> **What you need to do**: Output as a numbered list, with blank lines omitted, everything in the records from the line containing "Technologies Used" down to the line containing "JavaScript (optional) for", both included.

[Records taken from a dataset]
= Beginning of Section =

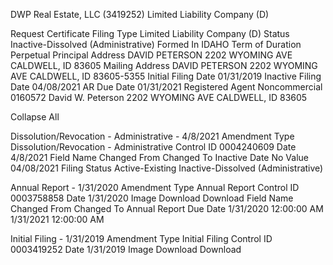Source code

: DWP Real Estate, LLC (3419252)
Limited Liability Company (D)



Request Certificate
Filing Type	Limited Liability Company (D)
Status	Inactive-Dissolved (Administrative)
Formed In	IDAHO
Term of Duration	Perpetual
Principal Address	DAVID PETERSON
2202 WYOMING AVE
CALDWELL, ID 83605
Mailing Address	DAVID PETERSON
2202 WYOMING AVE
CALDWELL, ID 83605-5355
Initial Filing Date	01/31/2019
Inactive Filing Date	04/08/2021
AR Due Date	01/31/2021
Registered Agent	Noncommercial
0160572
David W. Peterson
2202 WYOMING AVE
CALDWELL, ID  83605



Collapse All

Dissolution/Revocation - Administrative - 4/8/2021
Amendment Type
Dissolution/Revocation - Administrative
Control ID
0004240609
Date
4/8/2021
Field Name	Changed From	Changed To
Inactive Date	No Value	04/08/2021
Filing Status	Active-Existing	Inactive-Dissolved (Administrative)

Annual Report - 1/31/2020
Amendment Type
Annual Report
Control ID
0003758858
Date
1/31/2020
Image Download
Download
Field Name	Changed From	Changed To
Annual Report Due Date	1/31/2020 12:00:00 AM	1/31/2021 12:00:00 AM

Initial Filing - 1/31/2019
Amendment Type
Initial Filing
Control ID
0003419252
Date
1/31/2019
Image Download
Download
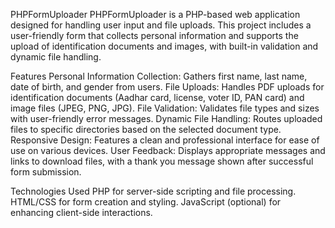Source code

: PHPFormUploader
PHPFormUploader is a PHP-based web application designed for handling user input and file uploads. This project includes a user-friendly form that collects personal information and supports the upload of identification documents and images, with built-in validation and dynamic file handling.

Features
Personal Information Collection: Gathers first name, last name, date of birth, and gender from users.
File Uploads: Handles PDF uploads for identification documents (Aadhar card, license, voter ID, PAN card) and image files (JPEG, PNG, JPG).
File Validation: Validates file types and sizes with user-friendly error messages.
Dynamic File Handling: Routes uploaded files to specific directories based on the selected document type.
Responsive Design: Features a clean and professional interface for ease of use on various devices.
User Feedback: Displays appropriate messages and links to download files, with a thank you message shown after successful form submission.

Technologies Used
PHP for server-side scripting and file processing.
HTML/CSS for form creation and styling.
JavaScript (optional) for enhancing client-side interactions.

= End of Section =
= Beginning of Section =

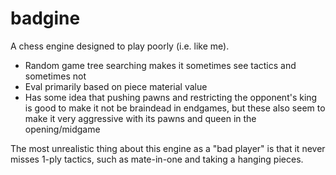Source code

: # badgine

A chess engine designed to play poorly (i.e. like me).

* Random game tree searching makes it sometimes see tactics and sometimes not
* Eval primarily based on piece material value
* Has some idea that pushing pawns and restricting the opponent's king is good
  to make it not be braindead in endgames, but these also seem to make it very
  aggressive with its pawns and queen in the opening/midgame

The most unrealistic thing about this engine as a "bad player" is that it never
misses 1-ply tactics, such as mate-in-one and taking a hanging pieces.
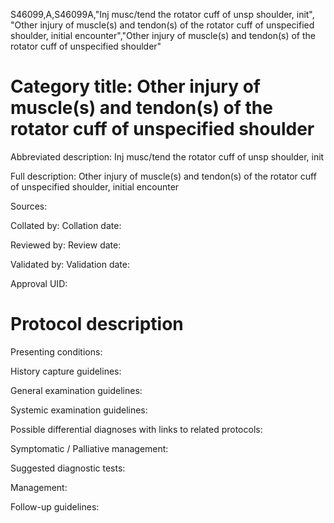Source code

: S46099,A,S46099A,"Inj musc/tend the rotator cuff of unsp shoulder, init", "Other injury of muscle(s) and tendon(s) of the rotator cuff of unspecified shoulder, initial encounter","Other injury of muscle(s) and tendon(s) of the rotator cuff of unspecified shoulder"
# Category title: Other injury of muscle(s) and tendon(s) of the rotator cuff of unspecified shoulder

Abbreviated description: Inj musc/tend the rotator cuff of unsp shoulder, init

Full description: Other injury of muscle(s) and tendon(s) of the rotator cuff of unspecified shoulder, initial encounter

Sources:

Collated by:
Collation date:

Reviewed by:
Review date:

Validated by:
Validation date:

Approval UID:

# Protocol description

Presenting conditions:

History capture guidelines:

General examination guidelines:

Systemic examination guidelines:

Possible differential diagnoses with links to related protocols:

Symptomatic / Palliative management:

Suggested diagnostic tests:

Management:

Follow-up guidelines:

= End of Section =

> **Expected answer**:
1. Technologies Used
2. PHP for server-side scripting and file processing.
3. HTML/CSS for form creation and styling.
4. JavaScript (optional) for enhancing client-side interactions.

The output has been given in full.